Es un verbo que puede utilizarse en el lenguaje coloquial en muchos sentidos. Cuanto más se utiliza en el día a día, menos se entiende lo que verdaderamente significa, porque solo un sentido de esa palabra es preciso y, de la misma manera que creemos en un solo Dios, solo debería hablarse de adorar al Dios verdadero. Pero ya se sabe, “este chico es adorable”, “tengo auténtica adoración por mi madre”, etc., son modos de hablar que manifiestan admiración, agradecimiento, amor profundo.

Pero adorar, estrictamente hablando, solo se adora a Dios. Y pensando así las cosas, no estaría de más que dedicáramos un momento para pensar: ¿cómo es mi adoración? Es decir, pensando en el auténtico sentido de la palabra, ¿tengo verdaderamente una actitud de adoración a Dios? Quizá basta con pensar un momento en cual es mi actitud al entrar en la iglesia, donde sitúo debidamente el sagrario y mi fe me dice que está Jesucristo perfectamente presente, con su cuerpo, con su divinidad, ¿cómo es mi adoración? ¿Cómo es la genuflexión, que es manifestación pública y notoria de mi fe y mi conocimiento de las enseñanzas de la Iglesia?

En el mundo moderno hay mucha frivolidad, mucha superficialidad para muchas cosas. Se pierde fácilmente el sentido de lo sobrenatural, el sentido de trascendencia. Puede ocurrirle incluso a la persona que entra en la iglesia para la misa del domingo, con prisa, sin demasiada devoción, pero es indudable que ocurre más en las personas que entran en el lugar sagrado por turismo, porque les han dicho que esa catedral es muy rica en obras de arte. Es entonces cuando nos da más tristeza ver a gente que apenas se entera. Sí, mantienen un cierto respeto, un cierto silencio, saben estar, pero no manifiestan la fe cristiana, porque no la tienen o porque han entrado allí en modo turista.

Nos dice un experto: “La adoración es el pórtico de acceso a la intimidad con Dios. Los pasos más elevados de la vida espiritual se apoyan en la adoración, porque se sobrescriben encima del Amor recibido de Dios; y este Amor se aprehende en todo su esplendor solo cuando se capta la grandeza de Dios y la pequeñez de la criatura”[1]. Esto es algo muy serio, el acceso a la intimidad con Dios.

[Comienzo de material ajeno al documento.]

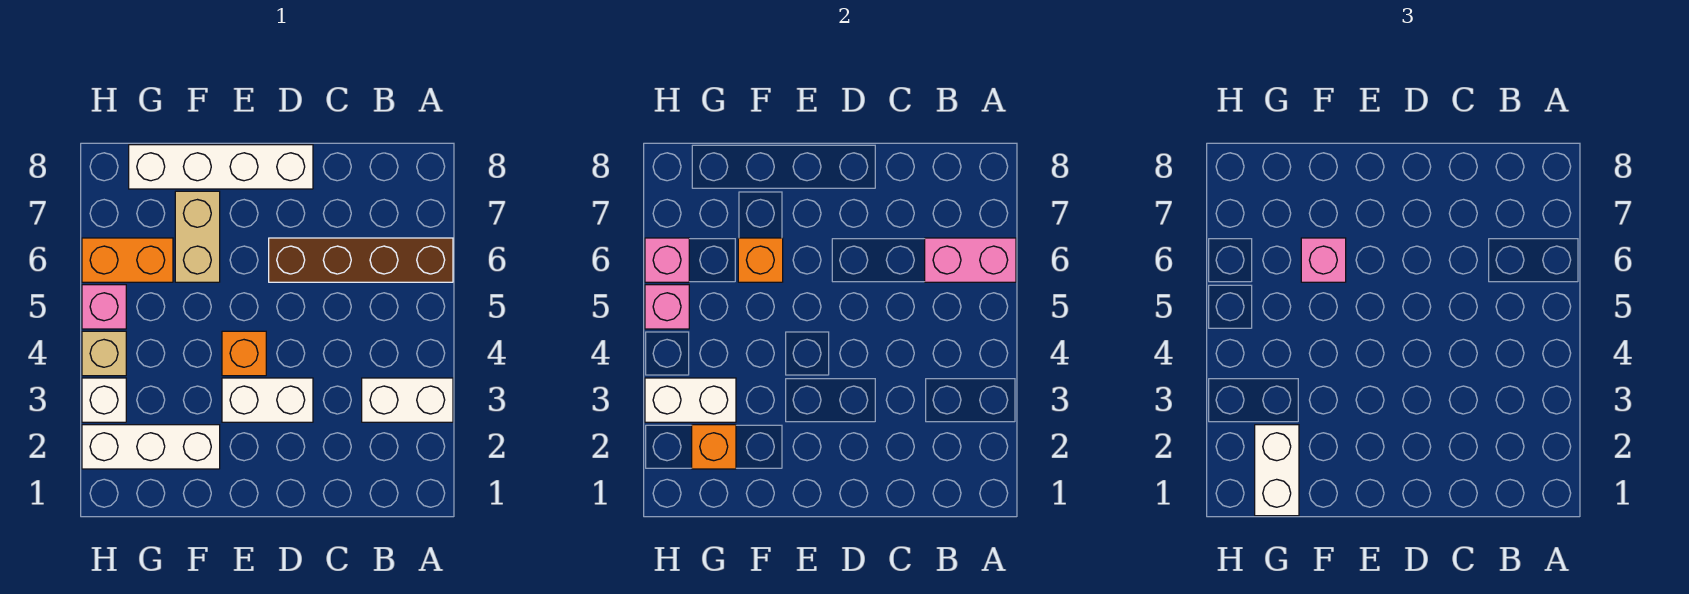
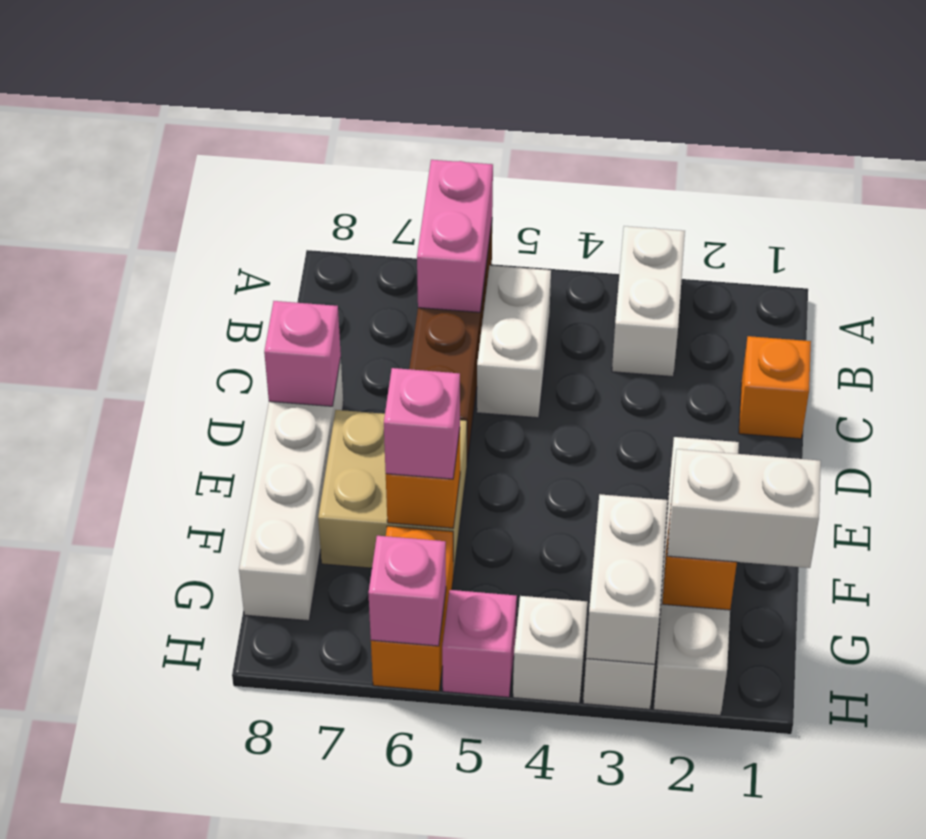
white 1x2 brick [222,378,313,422] -> white 1x2 brick moved to [477,265,551,418]
orange 1x1 brick [222,331,266,376] -> orange 1x1 brick moved to [739,336,811,439]
white 1x3 brick [82,425,220,469] -> white 1x4 brick [654,437,739,716]
tan 1x2 brick [175,191,220,282] -> tan 2x2 brick [318,410,467,575]
tan 1x1 brick [82,331,126,376] -> white 1x1 brick [513,596,587,703]
pink 1x1 brick [645,285,689,329] -> pink 1x1 brick moved to [264,301,341,406]

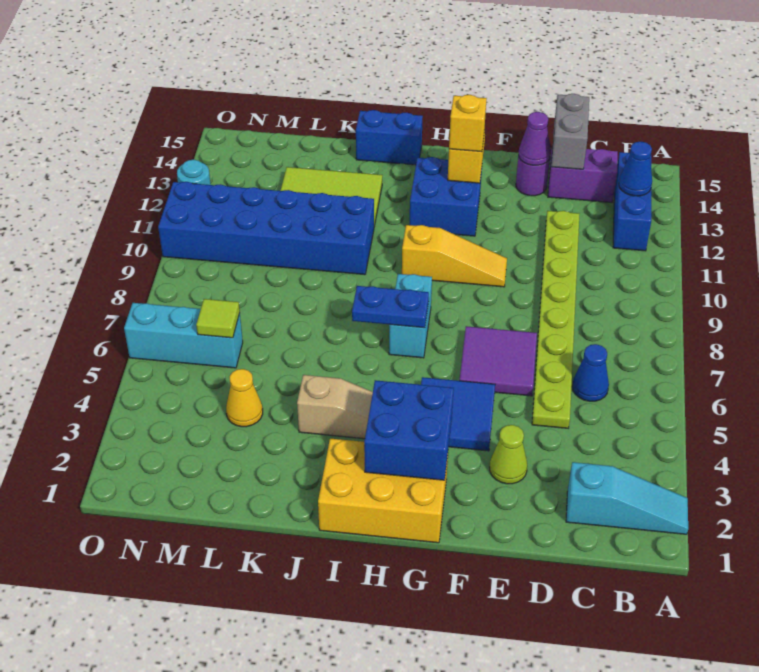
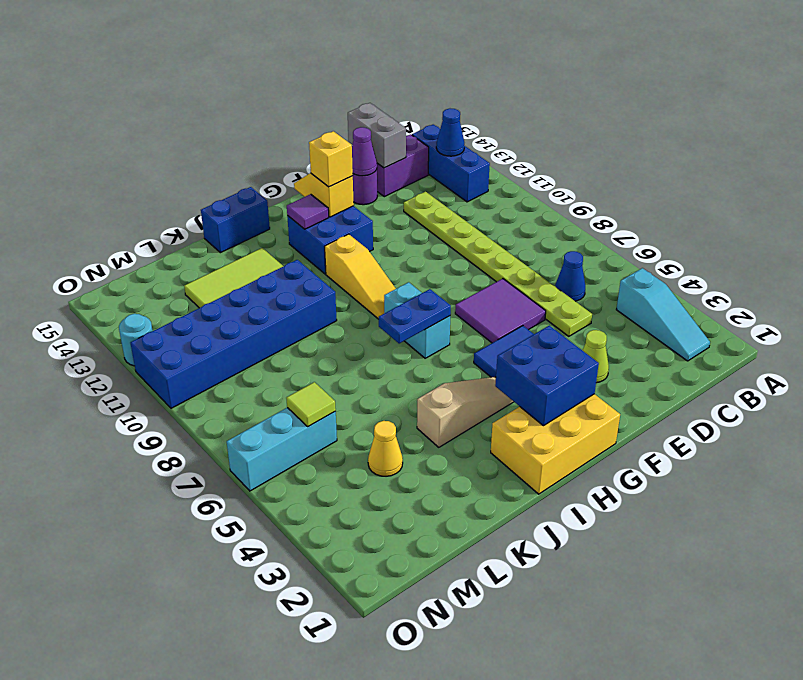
cyan 1x3 slope [566,462,688,534] -> cyan 1x3 slope turned to [616,268,710,361]
yellow 1x3 slope [402,225,507,287] -> yellow 1x3 slope turned to [325,234,396,319]
none -> purple 1x1 tile [287,194,329,229]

Nos sirve esa idea para plantearnos si esa es nuestra actitud habitual. Nos sirve para pensar en cómo educamos a los hijos, si es el caso, en ese modo de vivir la fe. Un niño que crece en un ambiente de recogimiento, de oración, de silencio y atención en la liturgia, de modos de estar en la iglesia, y llega en ese ambiente a la adolescencia y a la juventud, tendrá mucha facilidad para ser un buen cristiano y ayudará a otros muchos.

La cuestión es preguntarnos qué es lo que vemos a nuestro alrededor, si puedo hacer algo más en la educación de mis hijos, si les doy verdadero ejemplo… Es una grave responsabilidad. Teniendo en cuenta la superficialidad que podemos advertir en no pocas personas, cada uno tenemos que ser conscientes de la ayuda del ejemplo. Y habrá que pensar con frecuencia ¿qué ven los demás en mí? ¿Qué vería yo si tuviera un espejo? Porque de lo que yo haga depende el ambiente de adoración y amor de Dios.